Quindici anni fa, nel 2009, un episodio che il maestro di sci del Monte Pora racconta nei minimi dettagli. «Durante una giornata di lavoro sulle piste, senza cadere, ho avuto una lussazione dell’anca. Dieci anni prima ero stato operato, in ospedale i medici mi suggerirono di smetterla con lo sci. Ma non potevo certo farlo. Così, mi sono messo una fascia, e ho ripreso». Sciare con quella fasciatura all’addome, però, causa a Gianni Salvoldi dei problemi intestinali. Si sottopone a dei controlli, e viene fuori che ha un cancro al colon, che viene preso in tempo e guarito. «Probabilmente se non avessi insistito per continuare a sciare oggi non sarei qui. Si può dire che è stato lo sci a salvarmi» racconta. 


CON I PIÙ PICCOLI


Oggi, se c’è neve e ci sono gli allievi, il maestro Gianni continua a insegnare a sciare tutti i giorni.
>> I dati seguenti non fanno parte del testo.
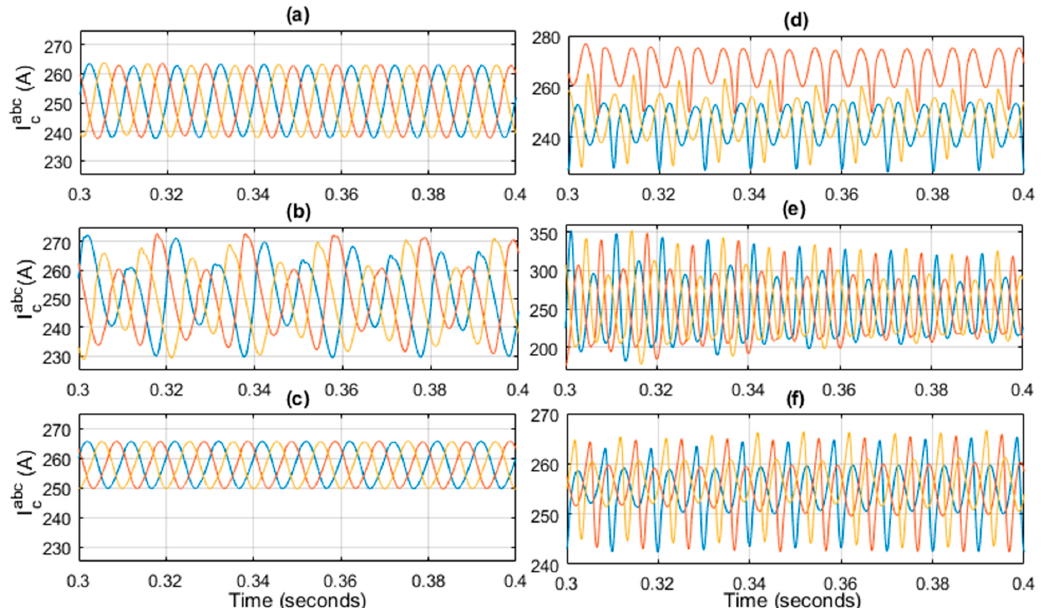
Figure 11. Circulating current at steady state ( a,b,c ) Backstepping controller; ( d,e,f ) PR controller; ( a,d ) L = 50 mH; ( b,e ) L = 25 mH; ( c,f ) L = 100 mH.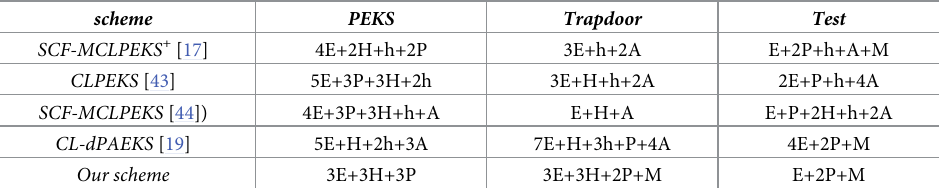
Table 3. Computational efficiency comparison. scheme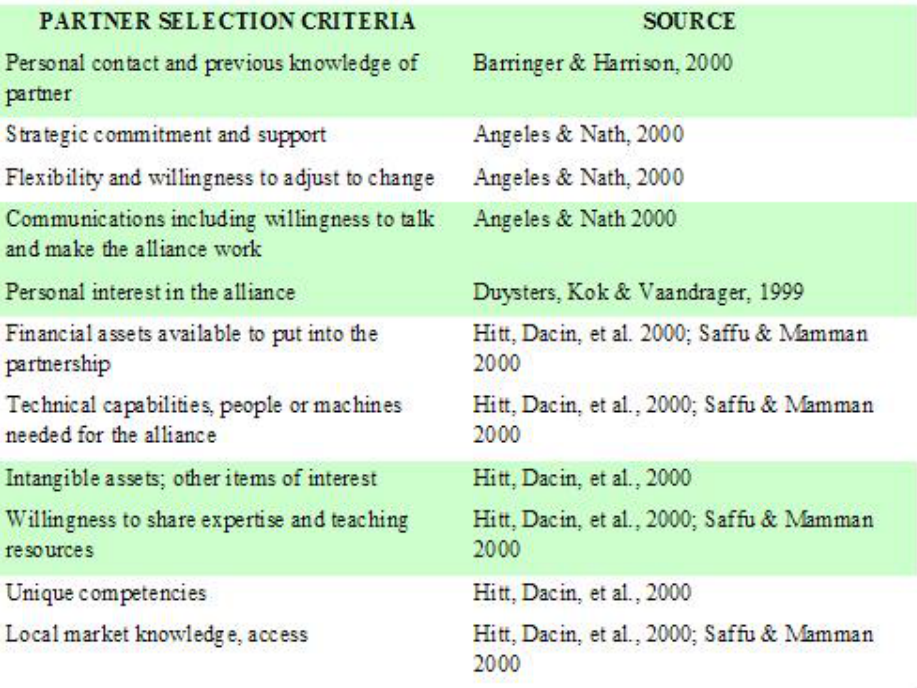
Table 1. Partner Selection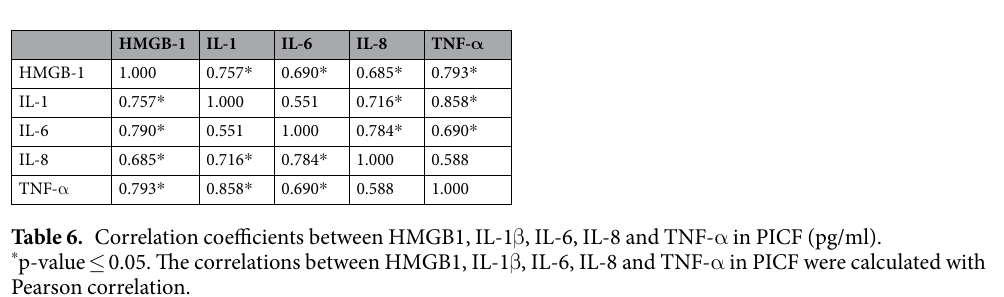
Table 5. Comparison of the concentrations of HMGB1 in different mPI groups. The differences in the concentration of HMGB1 in the different groups were compared with a one-way ANOVA.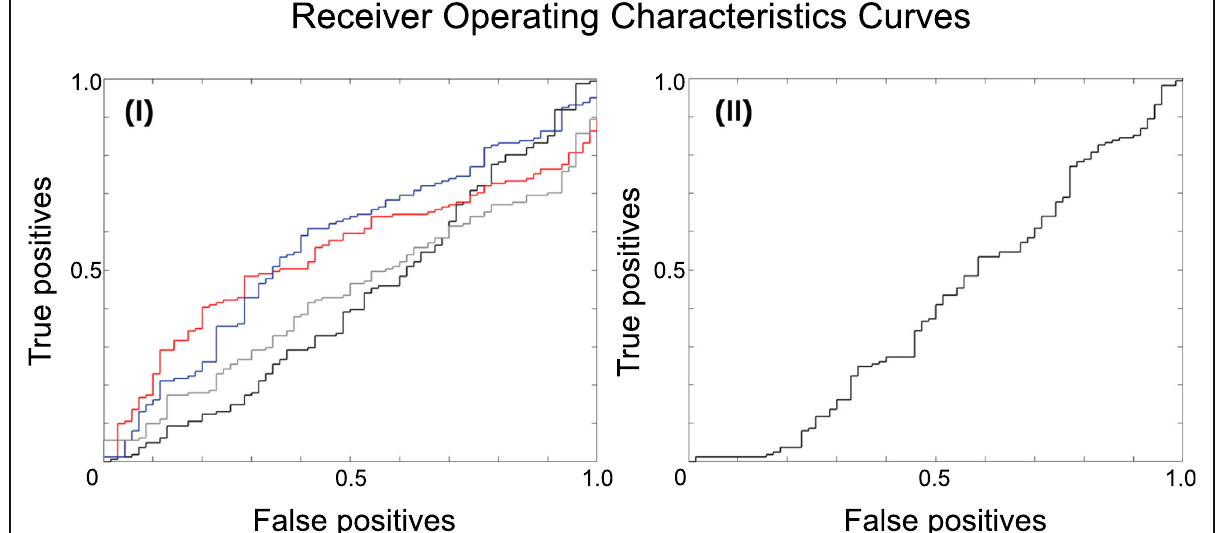
Fig. 1 ROCs for (I) FA (red), MD (black), RD (blue), and AD (grey) each as a single modality (bSVM) and (II) as concatenated modalities (MKL). Based on our results, the ROCs are indicating no substantial diagnostic value. Further, the concatenation of DTI modalities yields no additional information for this classification problem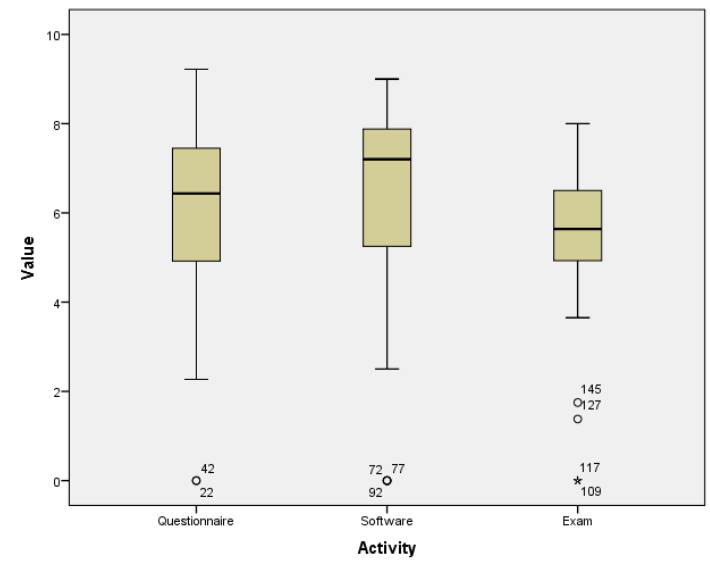
Figure 16. Box plot for the assessment activities results in the academic year 2018–2019.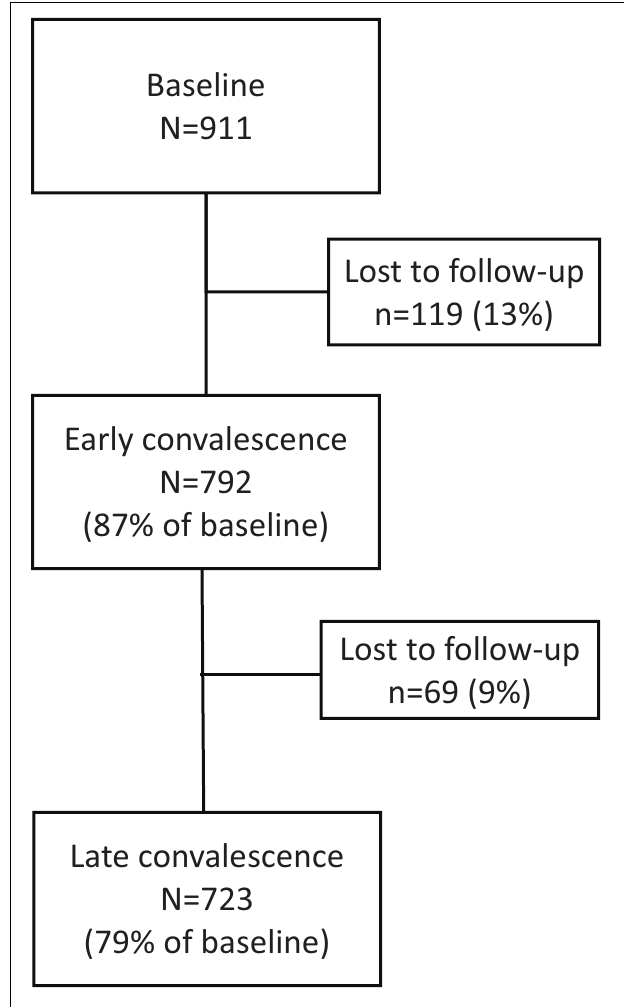
FIGURE 1 | Flow of patients through the study from baseline to late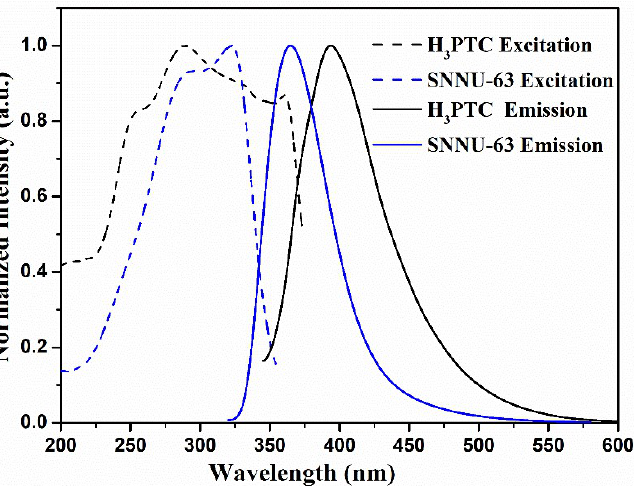
Figure 2. Solid-state excitation and emission spectra of SNNU-63 and the free H 3 PTC ligand.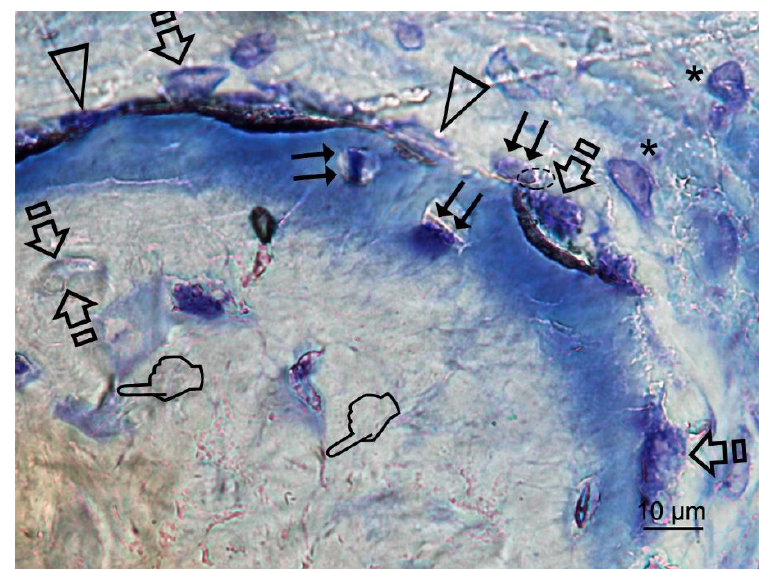
Figure 5. Bone histology images obtained after using Dox-HOOC-Si-membrane, by dye with toluidine blue to visualize mineralized bone, at six weeks of healing time. Single arrows point to the presence of osteoclasts. As opposed to the contact surface of the bone through the ruffled border forming a sealing zone (podosome), the functional secretory domain can be adverted at the peak of the single arrows. Osteoclasts and osteoblasts connect with each other through direct cell-cell contact and extracellular matrix interaction (dotted circle). Double arrows indicate osteoblasts, and pointers mean canaliculi and faced arrows, osteocyte. Asterisks are located close by some macrophages. Lining cells, in close contact with osteoclasts, are signaled by arrow head. Polymers 2020 , 12 , x FOR PEER REVIEW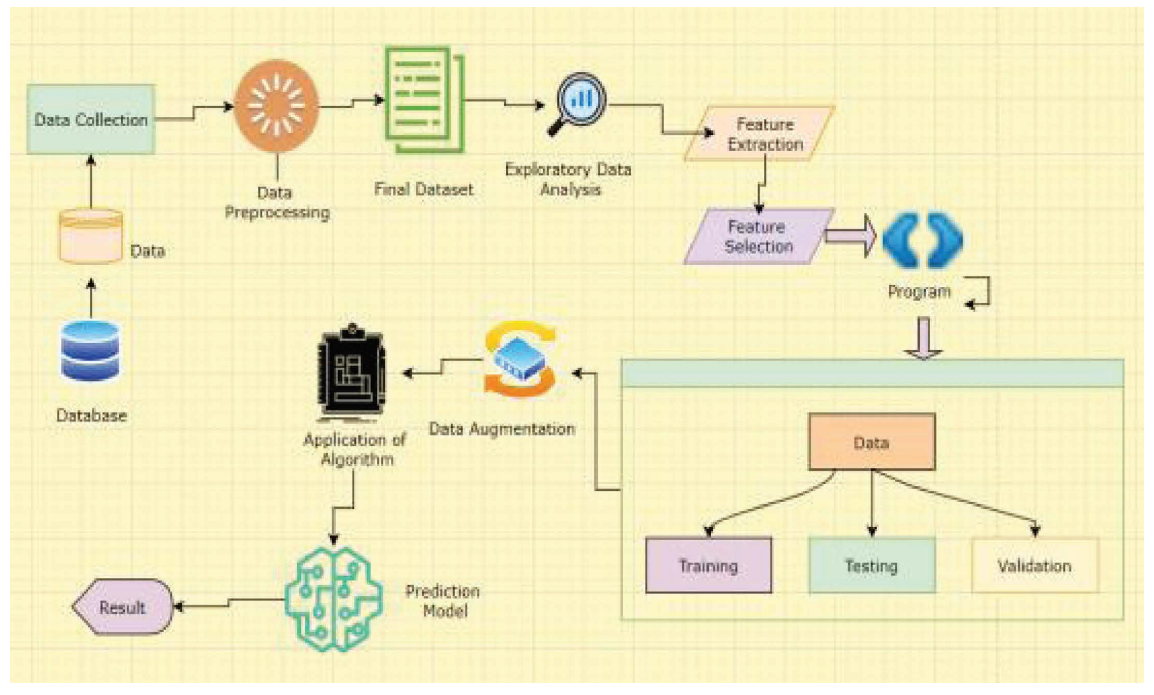
Figure 11: Architecture. Table 1: Comparison of all classifers.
Se la neve è primaverile e morbida, o quando ha nevicato da poco, resta sugli sci anche sette, otto ore ogni giorno. «Con la neve artificiale, invece, cerco di sciare pochissimo. È dura come l’asfalto, se si cade ci si fa male, preferisco non rischiare». Salvoldi insegna ad allievi di ogni età, ma preferisce i bambini. «Con loro è bellissimo, è il lavoro che preferisco. Mi diverto io, si divertono loro, e qualche volta anch’io imparo come si devono spiegare le cose - racconta sorridendo - Mi ricordo di una bimba che aveva paura a curvare perché teneva il peso sullo sci a monte. Io continuavo a dirle “ma no, metti il peso a valle”, e lei faceva sempre lo stesso errore. Poi si è fermata, ha trovato il coraggio, e mi ha chiesto “scusa maestro, mi dici da che parte è la valle?” Quel giorno abbiamo imparato qualcosa tutti e due. Lei dove è la valle e io come spiegarmi meglio».